La prophylaxie pré-exposition (PrEP) en prise à la demande est-elle aussi efficace qu'en prise continue ? L'étude ANRS-Prévenir confirme que oui dans une récente étude parue dans le « Lancet HIV ». Le Pr Jean-Michel Molina, qui a dirigé l'étude, avait présenté des résultats intermédiaires lors de la Conference on Retroviruses and Opportunistic Infections (Croi) 2021. L'essai ANRS-Ipergay, dont les résultats ont été publiés en 2015 dans le « New England Journal of Medicine », est le premier à avoir démontré l'intérêt d'une prise à la demande.
L'étude de cohorte observationnelle prospective Prévenir a porté sur 3 056 participants (d'âge médian de 36 ans), inclus entre mai 2017 et mai 2019, venant de 26 sites en région parisienne, où le nombre d'infections annuelles est particulièrement important.
Parmi eux, 98,7 % étaient des hommes ayant des relations sexuelles avec des hommes (HSH) et 1,3 % étaient des femmes transgenres ayant des relations sexuelles avec des hommes. Tous présentaient un risque élevé d’infection par le VIH. À l’inclusion, les participants prenaient déjà quotidiennement la PrEP ou bien la commençaient.
Trois infections au VIH dans chaque groupe
Les comprimés de PrEP prescrits associent 245 mg de ténofovir disoproxil et 200 mg d'emtricitabine. Les participants étaient libres de choisir s'ils souhaitaient les prendre quotidiennement ou selon le schéma à la demande, c’est-à-dire avant et après les rapports sexuels. À l'inclusion, ils sont 50,5 % à avoir opté pour la première solution. Ils avaient la possibilité de changer de régime au cours de l’étude.
« Avec une répartition quasi égale et constante entre le groupe PrEP quotidienne et le groupe PrEP à la demande au fil du temps et des changements de régimes des participants, cette étude met en lumière la proportion de HSH intéressés par l'utilisation à la demande, est-il souligné dans un communiqué. Un nombre important de participants sont passés d’un régime à l’autre afin d'adapter l'utilisation de la PrEP à leurs besoins. »
Tous les trois mois, les participants étaient testés pour le VIH. L'adhésion à la PrEP était évaluée par autodéclaration et par les concentrations de diphosphate de ténofovir retrouvées dans des gouttes de sang séché.
Au cours d'un suivi médian de 22,1 mois, six infections au VIH-1 ont été rapportées, trois dans chaque groupe, soit 1,1 cas pour 1 000 personnes-années. Tous avaient arrêté la PrEP quelques semaines ou mois avant le diagnostic.
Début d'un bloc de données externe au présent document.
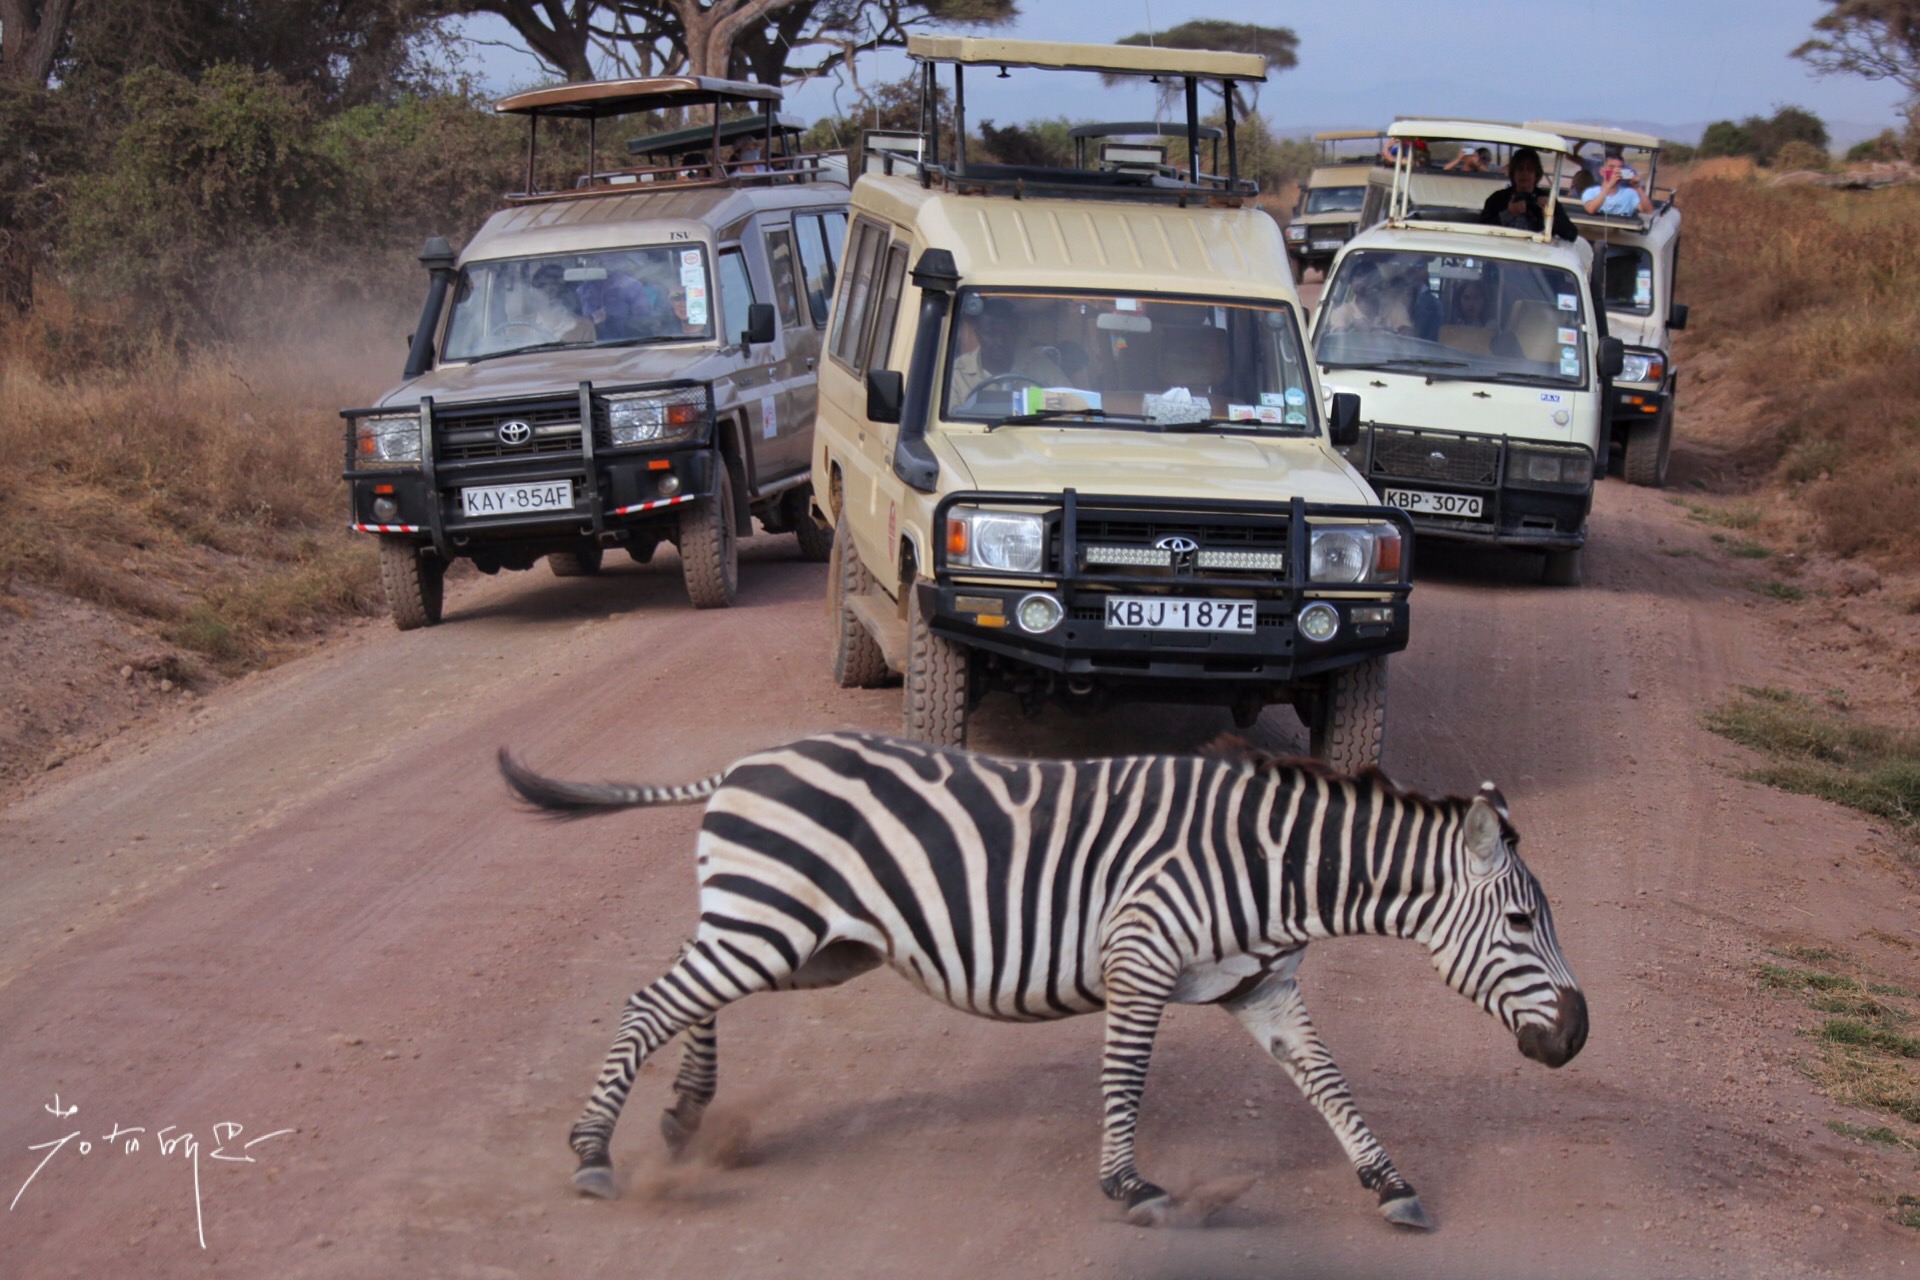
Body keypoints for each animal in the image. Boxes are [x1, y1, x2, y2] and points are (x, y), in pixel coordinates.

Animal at [499, 729, 1589, 1228]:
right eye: (1522, 922)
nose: (1577, 1035)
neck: (1275, 868)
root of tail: (740, 764)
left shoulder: (1262, 985)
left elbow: (1328, 1080)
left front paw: (1390, 1181)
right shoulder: (1141, 954)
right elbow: (1126, 1076)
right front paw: (1128, 1185)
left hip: (804, 941)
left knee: (694, 997)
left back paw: (686, 1110)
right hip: (771, 922)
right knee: (650, 1000)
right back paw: (594, 1149)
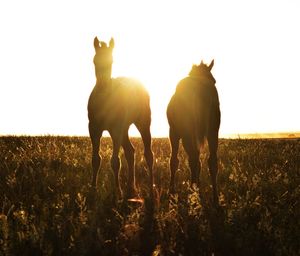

Ainsi, « les chercheurs ont estimé que 361 infections ont été évitées, en se basant sur le nombre d’infections par le VIH sans recours à la PrEP du groupe placebo de l’étude ANRS-Ipergay ».
Par ailleurs, seuls quatre participants (deux dans chaque groupe) ont arrêté la PrEP à cause d’effets indésirables (nausées, vomissements, diarrhée, douleurs lombaires).
Ont été rapportés également 43 cas d’hépatite virale (majoritairement des hépatites C) et des infections sexuellement transmissibles (IST) bactériennes (chlamydia, gonorrhée, Mycoplasma genitalium, syphilis). « Le nombre de rapports sexuels sans préservatif rapporté dans cette étude pourrait expliquer ces cas d'IST. Il faudra prendre cela en compte dans de futures études », souligne le Pr Molina. La prolongation de la cohorte ANRS-Prévenir pour cinq ans permettra notamment la mise en place d'un essai sur la prévention des IST bactériennes, lit-on dans le communiqué.
Cibler d'autres groupes à risque
« La PrEP orale avec le ténofovir disoproxil et l'emtricitabine à la demande est une alternative efficace et sûre à la PrEP quotidienne chez les HSH et offre un plus grand choix dans la prévention du VIH, indique le Pr Molina. Cependant, les HSH ne représentent que 43 % des nouveaux diagnostics de VIH en France. Il est donc crucial de poursuivre les recherches pour évaluer ce régime à la demande dans d'autres groupes à haut risque et avec différentes combinaisons de molécules antirétrovirales. »
Aujourd'hui, si l'intérêt de la PrEP est bien démontré, son déploiement peine encore à décoller, la crise sanitaire liée au Covid ayant entraîné un recul dans sa mise en œuvre qui prévoit un élargissement des populations cibles. À noter que tous les médecins, y compris les généralistes, peuvent réaliser une prescription initiale de PrEP depuis le 1er juin 2021.